People and communities construct food commons when they link the sovereign places of decision to the sovereign spaces of production and consumption within our food systems. The food commons gives the concept “local” an entirely new meaning. Aside from consuming locally-grown food, it means that food system decisions are taken locally and that food dollars are locally re-invested. Turning our food systems into equitable and sustainable engines of local jobs and economic growth is an important strategy to deal with the global recession, poverty and hunger.
The social construction of food commons is taking place around the world in the nooks and crannies of the existing corporate food regime. Little by little, the different experiences of community gardens, fair trade, community service agriculture, food policy councils, farmer’s movements and consumer movements are slowly converging in their efforts to build a better food system. In some cases, these efforts try to transform existing places, like schools, neighborhoods and farms, use political spaces—like parent-teacher associations, food policy councils, community land trusts and production cooperatives—to make good, democratic decisions about our food systems. Some communities have worked with local “anchor institutions” such as hospitals, schools and universities, and even local law authorities. These agree to pool purchasing power to set up worker cooperatives, gardens and greenhouses to supply food to communities and the anchor institutions.
These experiences do not necessarily use “food commons” as their organizing concept, but to the extent that they bring parts of the food system into the public, rather than the corporate sphere, they are indeed constructing a dimension of a food commons.

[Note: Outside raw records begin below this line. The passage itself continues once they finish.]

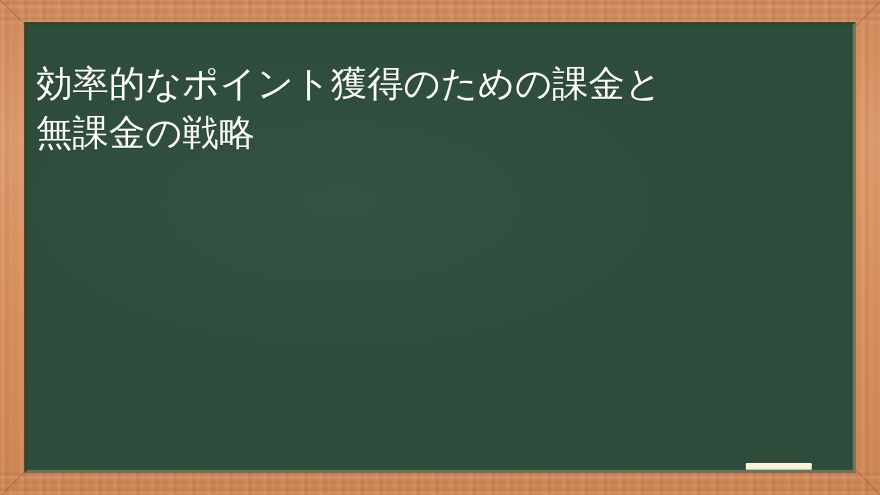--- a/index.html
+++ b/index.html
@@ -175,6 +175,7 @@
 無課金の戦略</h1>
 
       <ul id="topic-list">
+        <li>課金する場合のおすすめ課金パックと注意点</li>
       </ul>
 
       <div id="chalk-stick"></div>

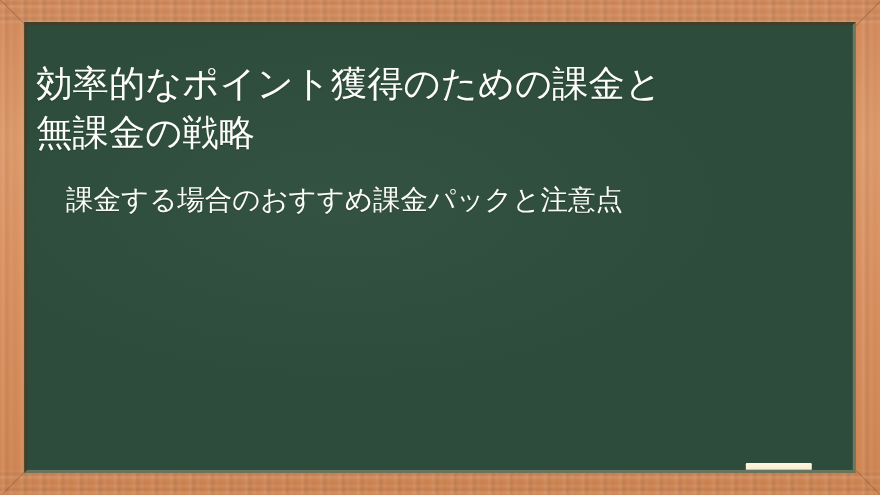--- a/index.html
+++ b/index.html
@@ -176,6 +176,7 @@
 
       <ul id="topic-list">
         <li>課金する場合のおすすめ課金パックと注意点</li>
+        <li>課金と無課金のバランスと戦略</li>
       </ul>
 
       <div id="chalk-stick"></div>

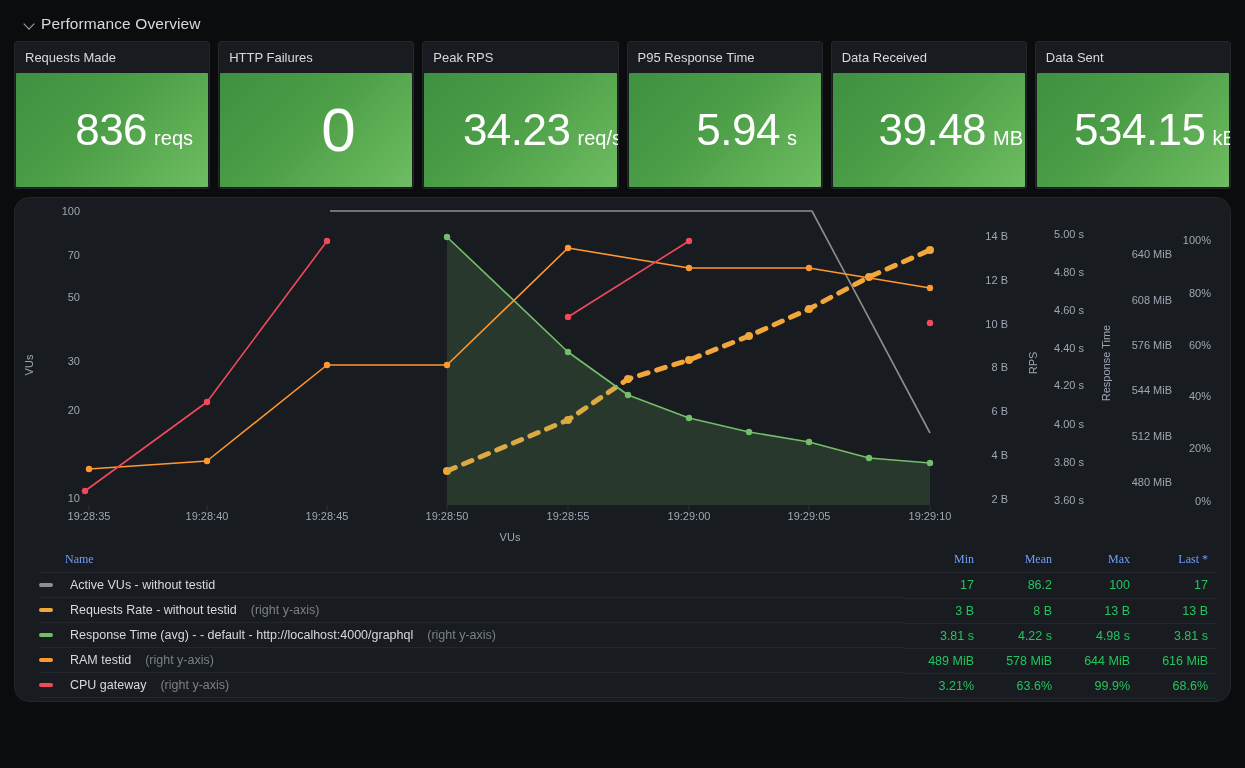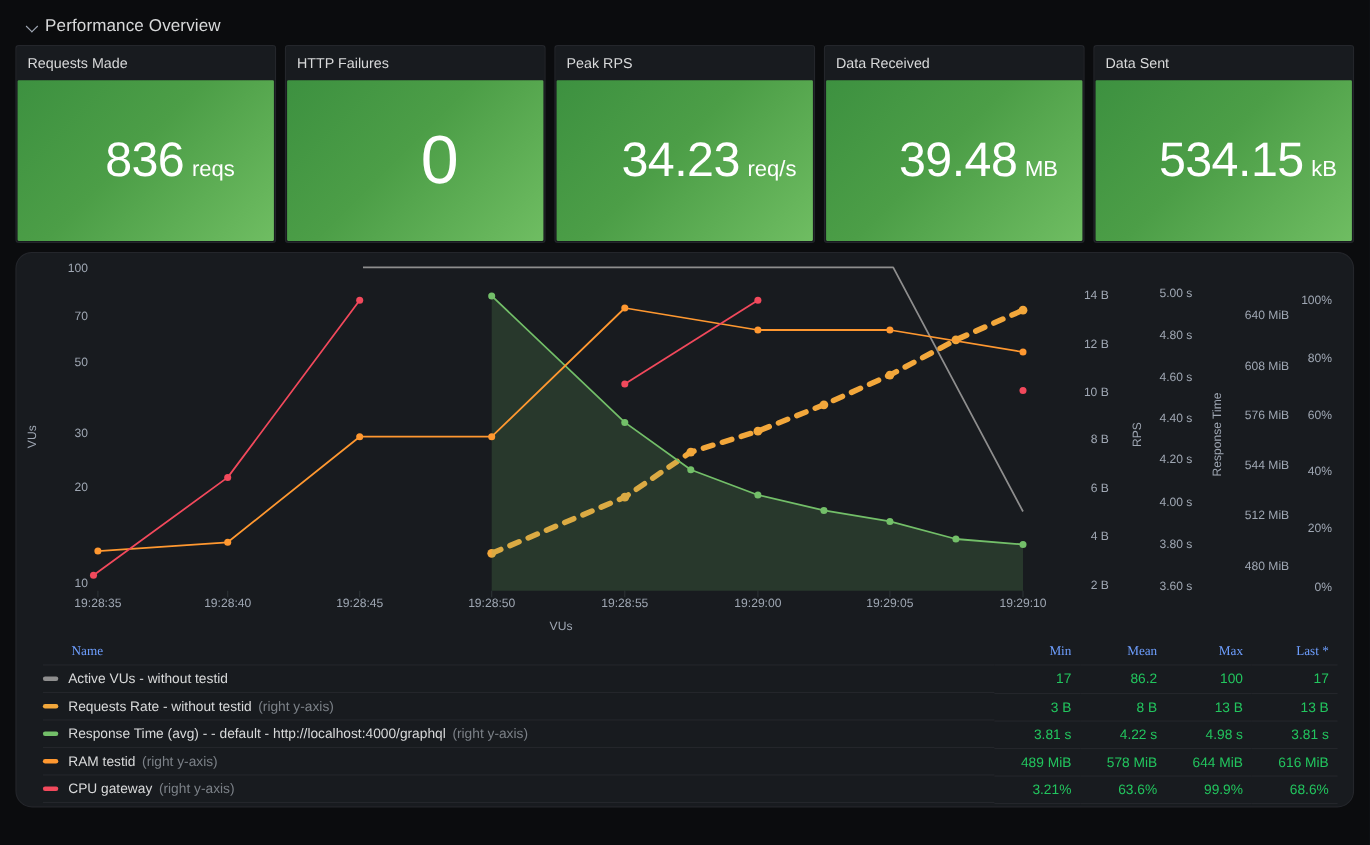--- a/index.html
+++ b/index.html
@@ -33,7 +33,7 @@
 
   
   .stat-row {
-    display: flex; gap: 8px; margin-top: 9px; height: 180px;
+    display: flex; gap: 8px; margin-top: 9px; height: 148px;
   }
   .stat-panel {
     flex: 1 1 0; min-width: 0;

Building an integrated, local food commons implies citizen control over “absolute space”; or all aspects of the food chain at a regional scale. The public control over land based food producing resource can be established through a Food Commons Trusts that allows neighborhoods to own farm land and food system infrastructure in perpetual (public) trust for the benefit of all citizens. Food Commons Banks can provide financial services to food system enterprises, producers and consumers. In order to aggregate and distribute local and regional food, create and coordinate regional markets, and provide services to communities and local food enterprises, Food Commons Hubs can be established.
The objective of this integrated Food Commons approach is to create regional food systems with the potential for sustainable economic growth. A food system organized in an integrated food commons can revitalize and ensure the continuity of small and midsized family farms, food processing and retail enterprises that steward the land, nourish our communities and our health.
There are different paths to re-establishing public control over our food systems. The food commons concept provides a promising road map.